December 4, 2010

Reflections

I always try to spend this particular weekend at QW as it is easier somehow to be here than anywhere else as the anniversary of Ed's death approaches. Memories of him are still so vivid and I can remember and smile (or laugh) over some of the good times we had in our 33 years together.

So many things have changed since he died including our "hometown". As I was making a trip to the post office this morning I was noting some of the changes that have taken place in the past 13 years. Some favorite places are no longer there: Gary's Pub (the last place we watched the SEC championship game) closed a few years ago and has now been razed; the Quay (destroyed by Wilma) and horror of all horrors, Don Pedro's is now Bubba's BBQ! Leigh Ann's Coffee House has moved to a new locale (thank goodness still in business) and we have a new Cuban restaurant El Siboney (and it is good). Publix came to town a few years ago (again thank goodness) and of course Home Depot.

QW has undergone some changes as well and I believe they are all good and Ed would have approved and hopefully he applauded from where he is. I found myself thinking each time I made a change, even painting, would Ed like this? And I find myself thinking, yes he would.

This might be my last visit for a while as friends from Tennessee will be coming in the first week of January and there will be someone here until April. I miss not being able to visit during that time. Perhaps will try to get here at the end of the month but not sure.

The weather here this weekend is absolutely gorgeous and the doors are all open to the fresh air. It's nice to let the fresh air in after the months of having the house all closed up. Have not seen even one iguana so far. Is it too cold for them right now? I can hope they all succumb to the cold can't I?
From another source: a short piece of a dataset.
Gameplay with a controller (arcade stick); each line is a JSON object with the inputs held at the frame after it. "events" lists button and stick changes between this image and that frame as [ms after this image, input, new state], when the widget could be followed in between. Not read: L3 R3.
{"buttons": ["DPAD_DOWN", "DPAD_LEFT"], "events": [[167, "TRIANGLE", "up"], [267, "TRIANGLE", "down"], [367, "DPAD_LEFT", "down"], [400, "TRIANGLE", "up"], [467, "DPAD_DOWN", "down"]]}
Our family had a wonderful Thanksgiving celebration this year and it was special to have all of us together in one place. I thank God every day that both my girls and their families were able to be there. It is bittersweet for those of us who live so far away. It is hard to see how much my parents have declined after not seeing them for a while. Each holiday has become more special as the years have gone by. I hate to think of not having my mama & daddy in my life. What great memories we made this year.

My heartfelt wish is that all my family and friends have a wonderful holiday season and that the New Year is good to all.